The Altix 3000 family drew rave reviews from a number of computing experts.
“A few months ago the idea of Linux nodes beyond eight processors was only a
dream,” said Jon “maddog” Hall, president and executive director, Linux
International. “By moving the performance of clustered memory to approach
that of main memory, SGI has unlocked the doors to address whole new
categories of problems that were either difficult or incredibly inefficient
with the previous generation of standards-based clusters. Yet SGI did it
with a standard set of programming interfaces.”
Illuminata analyst Gordon Haff said some of the benchmarks were impressive, but that Altix 3000 is geared for very specific functions and that the news shouldn’t be posed as a means of saying linux can scale to 64 processors 00 that just isn’t true.
“Fundamentally, Linux has been looked at as a distributed OS,” Haff said. “And that’s fair.
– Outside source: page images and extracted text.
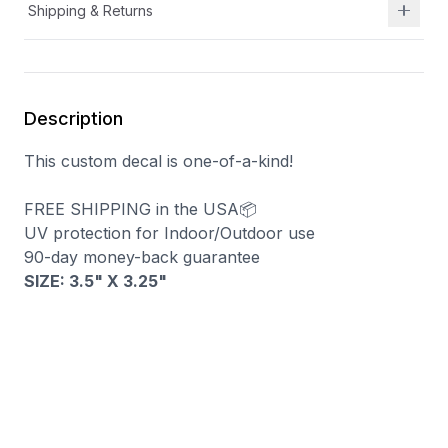
Shipping & Returns
Description
This custom decal is one-of-a-kind!
FREE SHIPPING in the USA📦
UV protection for Indoor/Outdoor use
90-day money-back guarantee
SIZE: 3.5" X 3.25"
You may also like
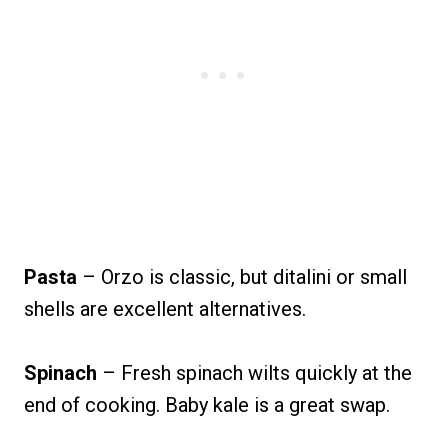
Pasta
– Orzo is classic, but ditalini or small
shells are excellent alternatives.
Spinach
– Fresh spinach wilts quickly at the
end of cooking. Baby kale is a great swap.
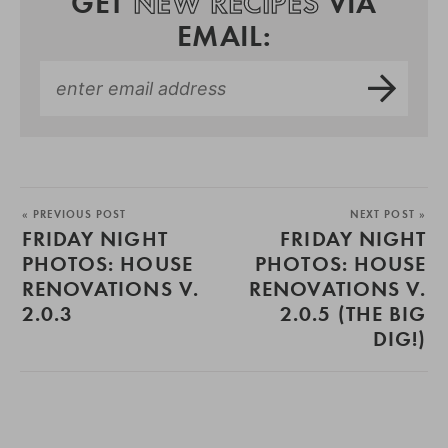
GET
NEW RECIPES
VIA
EMAIL:
« PREVIOUS POST
NEXT POST »
FRIDAY NIGHT
FRIDAY NIGHT
PHOTOS: HOUSE
PHOTOS: HOUSE
RENOVATIONS V.
RENOVATIONS V.
2.0.3
2.0.5 (THE BIG
DIG!)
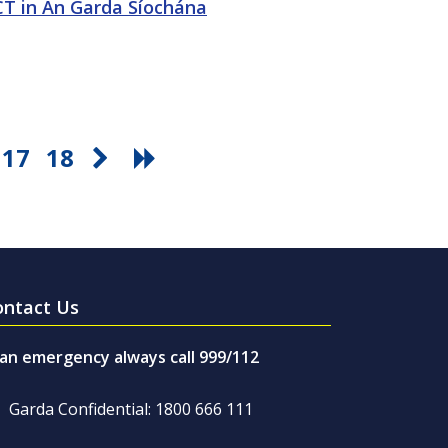
ICT in An Garda Síochána
17
18
ontact Us
 an emergency always call 999/112
Garda Confidential: 1800 666 111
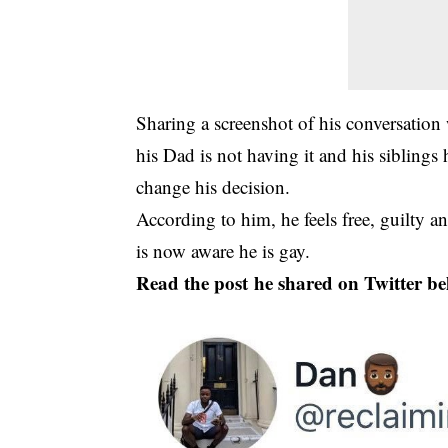
Sharing a screenshot of his conversation
his Dad is not having it and his siblings
change his decision.
According to him, he feels free, guilty a
is now aware he is gay.
Read the post he shared on Twitter be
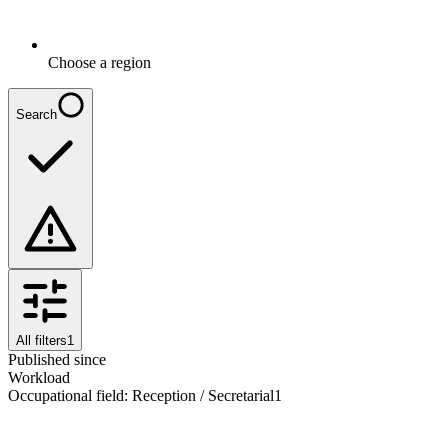
Choose a region
Search
All filters
1
Published since
Workload
Occupational field
:
Reception / Secretarial
1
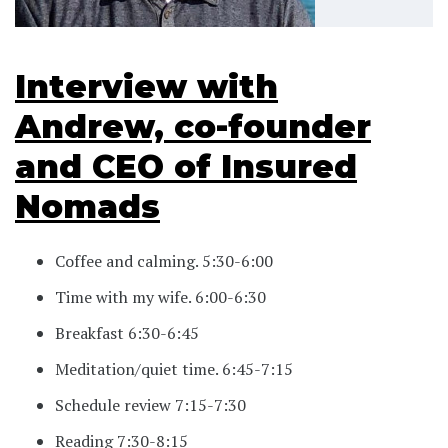
Interview with
Andrew, co-founder
and CEO of Insured
Nomads
Coffee and calming. 5:30-6:00
Time with my wife. 6:00-6:30
Breakfast 6:30-6:45
Meditation/quiet time. 6:45-7:15
Schedule review 7:15-7:30
Reading 7:30-8:15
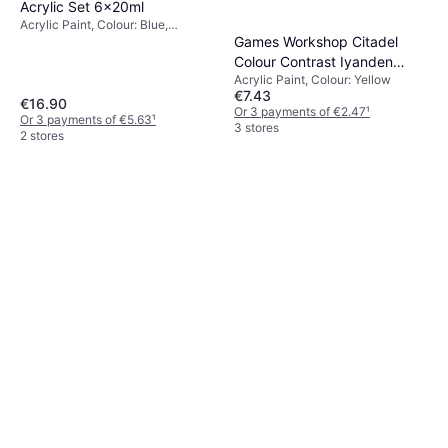
Acrylic Set 6x20ml
Acrylic Paint, Colour: Blue,
Titanium, Yellow, White,
Games Workshop Citadel
Multicolour, Transparent
Colour Contrast Iyanden
Acrylic Paint, Colour: Yellow
Yellow 18ml
€7.43
€16.90
Or 3 payments of €2.47
¹
Or 3 payments of €5.63
¹
3 stores
2 stores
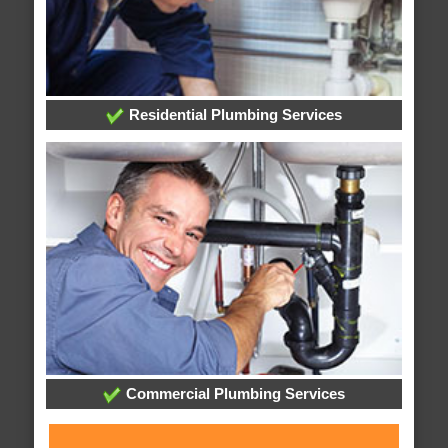
Residential Plumbing Services
Commercial Plumbing Services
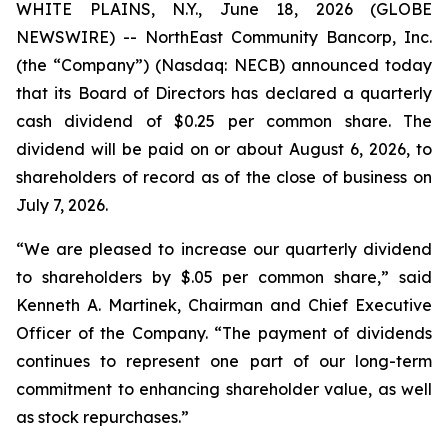
WHITE PLAINS, N.Y., June 18, 2026 (GLOBE
NEWSWIRE) -- NorthEast Community Bancorp, Inc.
(the “Company”) (Nasdaq: NECB) announced today
that its Board of Directors has declared a quarterly
cash dividend of $0.25 per common share. The
dividend will be paid on or about August 6, 2026, to
shareholders of record as of the close of business on
July 7, 2026.
“We are pleased to increase our quarterly dividend
to shareholders by $.05 per common share,” said
Kenneth A. Martinek, Chairman and Chief Executive
Officer of the Company. “The payment of dividends
continues to represent one part of our long-term
commitment to enhancing shareholder value, as well
as stock repurchases.”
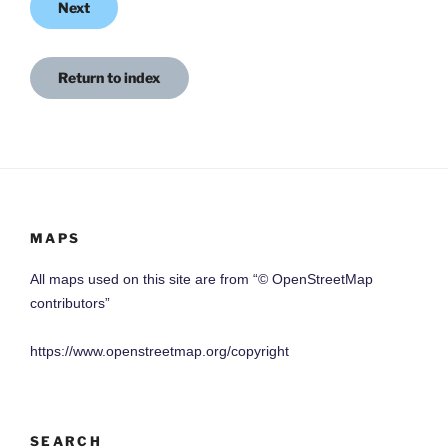
Next
Return to index
MAPS
All maps used on this site are from “© OpenStreetMap
contributors”
https://www.openstreetmap.org/copyright
SEARCH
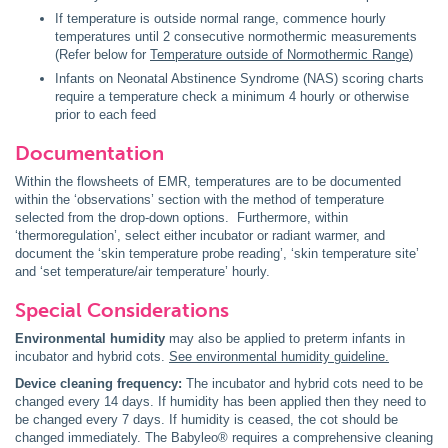
If temperature is outside normal range, commence hourly
temperatures until 2 consecutive normothermic measurements
(Refer below for
Temperature outside of Normothermic Range
)
Infants on Neonatal Abstinence Syndrome (NAS) scoring charts
require a temperature check a minimum 4 hourly or otherwise
prior to each feed
Documentation
Within the flowsheets of EMR, temperatures are to be documented
within the ‘observations’ section with the method of temperature
selected from the drop-down options. Furthermore, within
‘thermoregulation’, select either incubator or radiant warmer, and
document the ‘skin temperature probe reading’, ‘skin temperature site’
and ‘set temperature/air temperature’ hourly.
Special Considerations
Environmental humidity
may also be applied to preterm infants in
incubator and hybrid cots.
See environmental humidity guideline.
Device cleaning frequency:
The incubator and hybrid cots need to be
changed every 14 days. If humidity has been applied then they need to
be changed every 7 days. If humidity is ceased, the cot should be
changed immediately. The Babyleo® requires a comprehensive cleaning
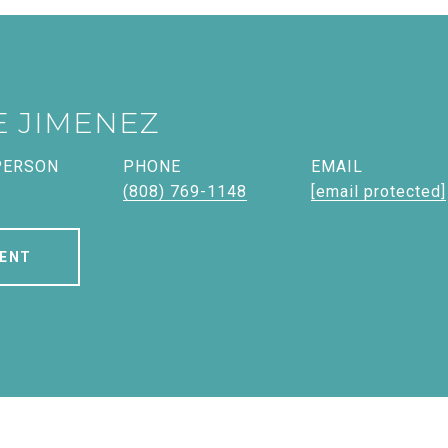
E JIMENEZ
PERSON
PHONE
EMAIL
(808) 769-1148
[email protected]
ENT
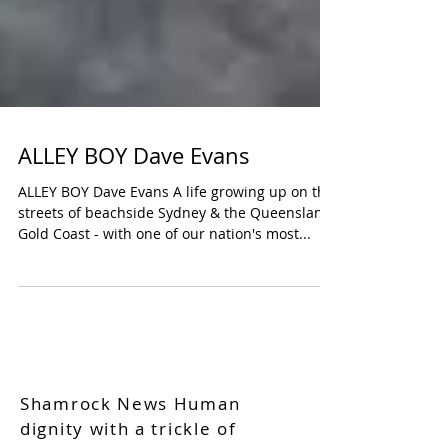
ALLEY BOY Dave Evans
ALLEY BOY Dave Evans A life growing up on the
streets of beachside Sydney & the Queensland
Gold Coast - with one of our nation's most...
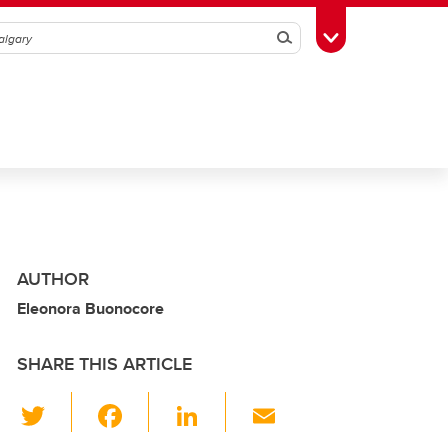
Search
Toggle Toolbox
AUTHOR
Eleonora Buonocore
SHARE THIS ARTICLE
T
F
Li
E
wi
a
n
m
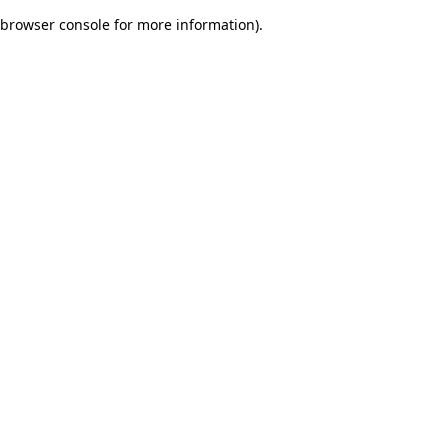
browser console for more information)
.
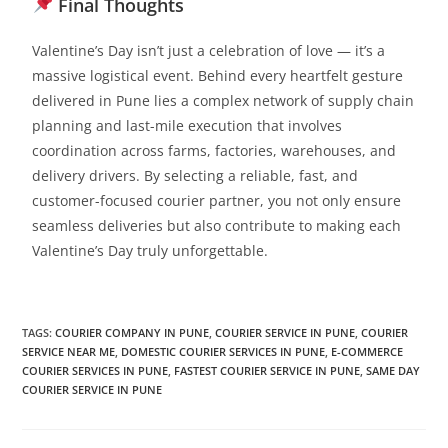
Final Thoughts
Valentine’s Day isn’t just a celebration of love — it’s a
massive logistical event. Behind every heartfelt gesture
delivered in Pune lies a complex network of supply chain
planning and last-mile execution that involves
coordination across farms, factories, warehouses, and
delivery drivers.
By selecting a reliable, fast, and
customer-focused courier partner, you not only ensure
seamless deliveries but also contribute to making each
Valentine’s Day truly unforgettable.
TAGS
:
COURIER COMPANY IN PUNE
,
COURIER SERVICE IN PUNE
,
COURIER
SERVICE NEAR ME
,
DOMESTIC COURIER SERVICES IN PUNE
,
E-COMMERCE
COURIER SERVICES IN PUNE
,
FASTEST COURIER SERVICE IN PUNE
,
SAME DAY
COURIER SERVICE IN PUNE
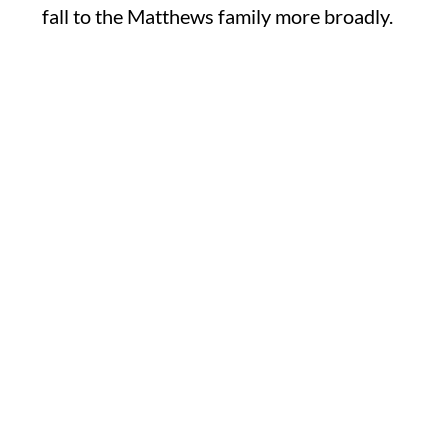
fall to the Matthews family more broadly.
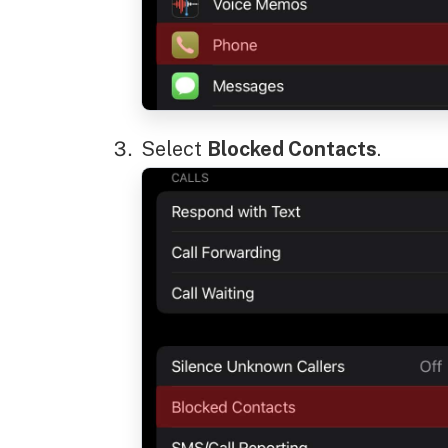
Select
Blocked Contacts
.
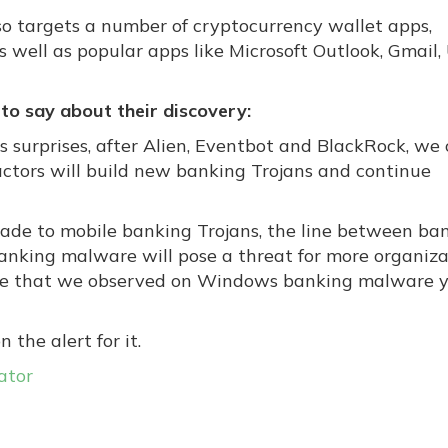
so targets a number of cryptocurrency wallet apps,
s well as popular apps like Microsoft Outlook, Gmail,
to say about their discovery:
s surprises, after Alien, Eventbot and BlackRock, we
actors will build new banking Trojans and continue
ade to mobile banking Trojans, the line between ba
nking malware will pose a threat for more organiza
ange that we observed on Windows banking malware 
n the alert for it.
ator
But the way SGI has used it with Altix shows that it can be used as a replacement for Unix in certain capacities. SGI has shown Linux can scale quite effectively in certain environments.”
The Altix 3000 family will be available later in the first quarter of 2003 in
both entry-level and scalable supercluster models. The entry-level server
starts at $70,176 at four processors with up to 32GB of memory and scales to
12 processors and 96GB of memory. The supercluster model scales to hundreds
of processors and over 1TB of memory today, with future scalability to 2,048
processors and 16TB of global shared memory. The king of the hill
64-processor system begins at $1,129,262.
SGI, who competes with the likes of Cray, IBM and HP in the supercomputing
space, is taking a page out of Big Blue’s book in terms of attractive price
points: the firm said its Altix 3000 family offers roughly twice the
performance of comparable IBM machines for half the price.